== PROVIDED DATA ==

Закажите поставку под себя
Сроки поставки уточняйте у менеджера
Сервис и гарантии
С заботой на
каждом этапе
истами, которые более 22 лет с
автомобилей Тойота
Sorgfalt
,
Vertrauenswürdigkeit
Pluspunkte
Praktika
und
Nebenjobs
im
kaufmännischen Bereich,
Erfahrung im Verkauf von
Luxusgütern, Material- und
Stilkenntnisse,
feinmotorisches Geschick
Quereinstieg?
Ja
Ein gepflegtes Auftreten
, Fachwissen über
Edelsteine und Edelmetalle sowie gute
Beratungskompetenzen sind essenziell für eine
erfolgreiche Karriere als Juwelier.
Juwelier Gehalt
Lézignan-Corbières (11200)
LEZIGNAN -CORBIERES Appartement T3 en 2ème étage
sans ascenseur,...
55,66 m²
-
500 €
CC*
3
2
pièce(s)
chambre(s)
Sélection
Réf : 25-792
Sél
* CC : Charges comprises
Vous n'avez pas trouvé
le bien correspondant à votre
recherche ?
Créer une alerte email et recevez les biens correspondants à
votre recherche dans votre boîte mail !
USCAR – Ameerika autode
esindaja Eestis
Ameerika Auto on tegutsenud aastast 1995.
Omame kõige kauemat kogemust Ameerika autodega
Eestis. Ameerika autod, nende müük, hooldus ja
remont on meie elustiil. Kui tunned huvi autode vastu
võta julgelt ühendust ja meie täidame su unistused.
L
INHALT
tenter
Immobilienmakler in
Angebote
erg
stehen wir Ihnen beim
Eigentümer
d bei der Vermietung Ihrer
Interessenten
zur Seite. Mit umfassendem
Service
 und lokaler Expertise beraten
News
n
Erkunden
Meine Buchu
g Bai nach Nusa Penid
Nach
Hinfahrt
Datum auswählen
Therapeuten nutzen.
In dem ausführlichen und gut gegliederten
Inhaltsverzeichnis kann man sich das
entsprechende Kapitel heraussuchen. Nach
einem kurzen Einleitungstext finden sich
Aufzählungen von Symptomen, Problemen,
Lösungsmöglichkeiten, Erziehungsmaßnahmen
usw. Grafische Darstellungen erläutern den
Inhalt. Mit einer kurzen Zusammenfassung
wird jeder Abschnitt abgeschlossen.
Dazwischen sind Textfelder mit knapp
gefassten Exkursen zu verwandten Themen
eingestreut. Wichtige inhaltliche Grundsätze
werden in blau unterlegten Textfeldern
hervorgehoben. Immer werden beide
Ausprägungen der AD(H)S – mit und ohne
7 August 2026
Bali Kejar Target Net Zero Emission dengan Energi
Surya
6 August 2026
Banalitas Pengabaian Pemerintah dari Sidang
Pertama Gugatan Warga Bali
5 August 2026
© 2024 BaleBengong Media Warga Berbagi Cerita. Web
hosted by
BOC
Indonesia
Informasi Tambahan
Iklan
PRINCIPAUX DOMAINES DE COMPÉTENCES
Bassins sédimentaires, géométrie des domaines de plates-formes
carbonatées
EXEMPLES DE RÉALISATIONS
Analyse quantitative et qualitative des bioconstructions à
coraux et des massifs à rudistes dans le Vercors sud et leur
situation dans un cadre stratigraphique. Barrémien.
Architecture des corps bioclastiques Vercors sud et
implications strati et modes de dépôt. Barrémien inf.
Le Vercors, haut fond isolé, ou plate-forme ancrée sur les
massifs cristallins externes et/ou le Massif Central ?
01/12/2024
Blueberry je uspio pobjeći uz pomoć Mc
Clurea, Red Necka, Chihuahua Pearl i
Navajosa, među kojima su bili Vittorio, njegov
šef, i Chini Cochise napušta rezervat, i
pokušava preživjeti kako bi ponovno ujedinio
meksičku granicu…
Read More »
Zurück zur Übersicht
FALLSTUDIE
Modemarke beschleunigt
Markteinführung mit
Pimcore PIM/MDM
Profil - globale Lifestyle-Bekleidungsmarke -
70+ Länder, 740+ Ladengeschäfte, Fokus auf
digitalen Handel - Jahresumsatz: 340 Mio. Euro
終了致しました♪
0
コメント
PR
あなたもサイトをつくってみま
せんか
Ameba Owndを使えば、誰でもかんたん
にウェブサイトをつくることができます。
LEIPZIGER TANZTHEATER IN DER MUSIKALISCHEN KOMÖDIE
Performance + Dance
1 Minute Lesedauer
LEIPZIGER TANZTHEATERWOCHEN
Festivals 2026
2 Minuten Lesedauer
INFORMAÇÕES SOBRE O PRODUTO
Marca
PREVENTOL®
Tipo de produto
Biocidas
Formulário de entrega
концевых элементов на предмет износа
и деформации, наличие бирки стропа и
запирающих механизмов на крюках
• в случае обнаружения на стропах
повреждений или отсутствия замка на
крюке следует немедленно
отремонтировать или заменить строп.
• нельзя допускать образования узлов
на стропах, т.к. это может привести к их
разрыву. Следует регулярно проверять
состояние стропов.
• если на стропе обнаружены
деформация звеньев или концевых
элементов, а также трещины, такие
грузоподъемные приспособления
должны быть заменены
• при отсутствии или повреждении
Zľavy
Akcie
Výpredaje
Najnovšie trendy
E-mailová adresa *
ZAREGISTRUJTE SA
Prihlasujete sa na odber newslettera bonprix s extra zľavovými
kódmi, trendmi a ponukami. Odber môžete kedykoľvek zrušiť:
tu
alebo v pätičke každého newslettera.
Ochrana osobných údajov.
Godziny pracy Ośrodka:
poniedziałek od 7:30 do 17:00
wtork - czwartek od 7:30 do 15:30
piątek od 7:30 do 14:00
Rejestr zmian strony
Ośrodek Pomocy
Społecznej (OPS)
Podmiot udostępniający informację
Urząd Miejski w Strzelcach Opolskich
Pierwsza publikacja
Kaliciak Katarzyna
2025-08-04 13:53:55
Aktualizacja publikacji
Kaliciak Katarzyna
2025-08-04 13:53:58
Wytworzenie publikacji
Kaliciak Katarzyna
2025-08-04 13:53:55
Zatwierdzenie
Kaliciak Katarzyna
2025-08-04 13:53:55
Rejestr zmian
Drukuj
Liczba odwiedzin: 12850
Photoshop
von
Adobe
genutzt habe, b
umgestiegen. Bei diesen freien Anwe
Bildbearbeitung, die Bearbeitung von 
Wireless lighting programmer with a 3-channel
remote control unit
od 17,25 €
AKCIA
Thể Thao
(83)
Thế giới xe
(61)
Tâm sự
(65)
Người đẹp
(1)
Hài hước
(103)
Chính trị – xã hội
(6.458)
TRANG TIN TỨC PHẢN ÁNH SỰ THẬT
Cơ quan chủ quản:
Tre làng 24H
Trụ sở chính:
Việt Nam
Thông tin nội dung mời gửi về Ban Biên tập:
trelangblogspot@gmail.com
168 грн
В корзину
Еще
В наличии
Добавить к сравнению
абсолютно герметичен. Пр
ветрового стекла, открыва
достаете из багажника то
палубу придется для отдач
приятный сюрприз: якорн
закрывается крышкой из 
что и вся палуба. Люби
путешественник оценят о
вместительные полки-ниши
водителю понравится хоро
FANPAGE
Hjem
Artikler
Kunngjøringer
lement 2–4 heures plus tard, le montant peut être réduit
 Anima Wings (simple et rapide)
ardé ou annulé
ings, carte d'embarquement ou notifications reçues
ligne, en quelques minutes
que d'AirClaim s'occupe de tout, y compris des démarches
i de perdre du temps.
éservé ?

===

TASK DETAILS
Put every line of the entries above into a numbered list. Leave out any blank lines.

RESPONSE TO THE EXERCISE
1. Закажите поставку под себя
2. Сроки поставки уточняйте у менеджера
3. Сервис и гарантии
4. С заботой на
5. каждом этапе
6. истами, которые более 22 лет с
7. автомобилей Тойота
8. Sorgfalt
9. ,
10. Vertrauenswürdigkeit
11. Pluspunkte
12. Praktika
13. und
14. Nebenjobs
15. im
16. kaufmännischen Bereich,
17. Erfahrung im Verkauf von
18. Luxusgütern, Material- und
19. Stilkenntnisse,
20. feinmotorisches Geschick
21. Quereinstieg?
22. Ja
23. Ein gepflegtes Auftreten
24. , Fachwissen über
25. Edelsteine und Edelmetalle sowie gute
26. Beratungskompetenzen sind essenziell für eine
27. erfolgreiche Karriere als Juwelier.
28. Juwelier Gehalt
29. Lézignan-Corbières (11200)
30. LEZIGNAN -CORBIERES Appartement T3 en 2ème étage
31. sans ascenseur,...
32. 55,66 m²
33. -
34. 500 €
35. CC*
36. 3
37. 2
38. pièce(s)
39. chambre(s)
40. Sélection
41. Réf : 25-792
42. Sél
43. * CC : Charges comprises
44. Vous n'avez pas trouvé
45. le bien correspondant à votre
46. recherche ?
47. Créer une alerte email et recevez les biens correspondants à
48. votre recherche dans votre boîte mail !
49. USCAR – Ameerika autode
50. esindaja Eestis
51. Ameerika Auto on tegutsenud aastast 1995.
52. Omame kõige kauemat kogemust Ameerika autodega
53. Eestis. Ameerika autod, nende müük, hooldus ja
54. remont on meie elustiil. Kui tunned huvi autode vastu
55. võta julgelt ühendust ja meie täidame su unistused.
56. L
57. INHALT
58. tenter
59. Immobilienmakler in
60. Angebote
61. erg
62. stehen wir Ihnen beim
63. Eigentümer
64. d bei der Vermietung Ihrer
65. Interessenten
66. zur Seite. Mit umfassendem
67. Service
68.  und lokaler Expertise beraten
69. News
70. n
71. Erkunden
72. Meine Buchu
73. g Bai nach Nusa Penid
74. Nach
75. Hinfahrt
76. Datum auswählen
77. Therapeuten nutzen.
78. In dem ausführlichen und gut gegliederten
79. Inhaltsverzeichnis kann man sich das
80. entsprechende Kapitel heraussuchen. Nach
81. einem kurzen Einleitungstext finden sich
82. Aufzählungen von Symptomen, Problemen,
83. Lösungsmöglichkeiten, Erziehungsmaßnahmen
84. usw. Grafische Darstellungen erläutern den
85. Inhalt. Mit einer kurzen Zusammenfassung
86. wird jeder Abschnitt abgeschlossen.
87. Dazwischen sind Textfelder mit knapp
88. gefassten Exkursen zu verwandten Themen
89. eingestreut. Wichtige inhaltliche Grundsätze
90. werden in blau unterlegten Textfeldern
91. hervorgehoben. Immer werden beide
92. Ausprägungen der AD(H)S – mit und ohne
93. 7 August 2026
94. Bali Kejar Target Net Zero Emission dengan Energi
95. Surya
96. 6 August 2026
97. Banalitas Pengabaian Pemerintah dari Sidang
98. Pertama Gugatan Warga Bali
99. 5 August 2026
100. © 2024 BaleBengong Media Warga Berbagi Cerita. Web
101. hosted by
102. BOC
103. Indonesia
104. Informasi Tambahan
105. Iklan
106. PRINCIPAUX DOMAINES DE COMPÉTENCES
107. Bassins sédimentaires, géométrie des domaines de plates-formes
108. carbonatées
109. EXEMPLES DE RÉALISATIONS
110. Analyse quantitative et qualitative des bioconstructions à
111. coraux et des massifs à rudistes dans le Vercors sud et leur
112. situation dans un cadre stratigraphique. Barrémien.
113. Architecture des corps bioclastiques Vercors sud et
114. implications strati et modes de dépôt. Barrémien inf.
115. Le Vercors, haut fond isolé, ou plate-forme ancrée sur les
116. massifs cristallins externes et/ou le Massif Central ?
117. 01/12/2024
118. Blueberry je uspio pobjeći uz pomoć Mc
119. Clurea, Red Necka, Chihuahua Pearl i
120. Navajosa, među kojima su bili Vittorio, njegov
121. šef, i Chini Cochise napušta rezervat, i
122. pokušava preživjeti kako bi ponovno ujedinio
123. meksičku granicu…
124. Read More »
125. Zurück zur Übersicht
126. FALLSTUDIE
127. Modemarke beschleunigt
128. Markteinführung mit
129. Pimcore PIM/MDM
130. Profil - globale Lifestyle-Bekleidungsmarke -
131. 70+ Länder, 740+ Ladengeschäfte, Fokus auf
132. digitalen Handel - Jahresumsatz: 340 Mio. Euro
133. 終了致しました♪
134. 0
135. コメント
136. PR
137. あなたもサイトをつくってみま
138. せんか
139. Ameba Owndを使えば、誰でもかんたん
140. にウェブサイトをつくることができます。
141. LEIPZIGER TANZTHEATER IN DER MUSIKALISCHEN KOMÖDIE
142. Performance + Dance
143. 1 Minute Lesedauer
144. LEIPZIGER TANZTHEATERWOCHEN
145. Festivals 2026
146. 2 Minuten Lesedauer
147. INFORMAÇÕES SOBRE O PRODUTO
148. Marca
149. PREVENTOL®
150. Tipo de produto
151. Biocidas
152. Formulário de entrega
153. концевых элементов на предмет износа
154. и деформации, наличие бирки стропа и
155. запирающих механизмов на крюках
156. • в случае обнаружения на стропах
157. повреждений или отсутствия замка на
158. крюке следует немедленно
159. отремонтировать или заменить строп.
160. • нельзя допускать образования узлов
161. на стропах, т.к. это может привести к их
162. разрыву. Следует регулярно проверять
163. состояние стропов.
164. • если на стропе обнаружены
165. деформация звеньев или концевых
166. элементов, а также трещины, такие
167. грузоподъемные приспособления
168. должны быть заменены
169. • при отсутствии или повреждении
170. Zľavy
171. Akcie
172. Výpredaje
173. Najnovšie trendy
174. E-mailová adresa *
175. ZAREGISTRUJTE SA
176. Prihlasujete sa na odber newslettera bonprix s extra zľavovými
177. kódmi, trendmi a ponukami. Odber môžete kedykoľvek zrušiť:
178. tu
179. alebo v pätičke každého newslettera.
180. Ochrana osobných údajov.
181. Godziny pracy Ośrodka:
182. poniedziałek od 7:30 do 17:00
183. wtork - czwartek od 7:30 do 15:30
184. piątek od 7:30 do 14:00
185. Rejestr zmian strony
186. Ośrodek Pomocy
187. Społecznej (OPS)
188. Podmiot udostępniający informację
189. Urząd Miejski w Strzelcach Opolskich
190. Pierwsza publikacja
191. Kaliciak Katarzyna
192. 2025-08-04 13:53:55
193. Aktualizacja publikacji
194. Kaliciak Katarzyna
195. 2025-08-04 13:53:58
196. Wytworzenie publikacji
197. Kaliciak Katarzyna
198. 2025-08-04 13:53:55
199. Zatwierdzenie
200. Kaliciak Katarzyna
201. 2025-08-04 13:53:55
202. Rejestr zmian
203. Drukuj
204. Liczba odwiedzin: 12850
205. Photoshop
206. von
207. Adobe
208. genutzt habe, b
209. umgestiegen. Bei diesen freien Anwe
210. Bildbearbeitung, die Bearbeitung von 
211. Wireless lighting programmer with a 3-channel
212. remote control unit
213. od 17,25 €
214. AKCIA
215. Thể Thao
216. (83)
217. Thế giới xe
218. (61)
219. Tâm sự
220. (65)
221. Người đẹp
222. (1)
223. Hài hước
224. (103)
225. Chính trị – xã hội
226. (6.458)
227. TRANG TIN TỨC PHẢN ÁNH SỰ THẬT
228. Cơ quan chủ quản:
229. Tre làng 24H
230. Trụ sở chính:
231. Việt Nam
232. Thông tin nội dung mời gửi về Ban Biên tập:
233. trelangblogspot@gmail.com
234. 168 грн
235. В корзину
236. Еще
237. В наличии
238. Добавить к сравнению
239. абсолютно герметичен. Пр
240. ветрового стекла, открыва
241. достаете из багажника то
242. палубу придется для отдач
243. приятный сюрприз: якорн
244. закрывается крышкой из 
245. что и вся палуба. Люби
246. путешественник оценят о
247. вместительные полки-ниши
248. водителю понравится хоро
249. FANPAGE
250. Hjem
251. Artikler
252. Kunngjøringer
253. lement 2–4 heures plus tard, le montant peut être réduit
254.  Anima Wings (simple et rapide)
255. ardé ou annulé
256. ings, carte d'embarquement ou notifications reçues
257. ligne, en quelques minutes
258. que d'AirClaim s'occupe de tout, y compris des démarches
259. i de perdre du temps.
260. éservé ?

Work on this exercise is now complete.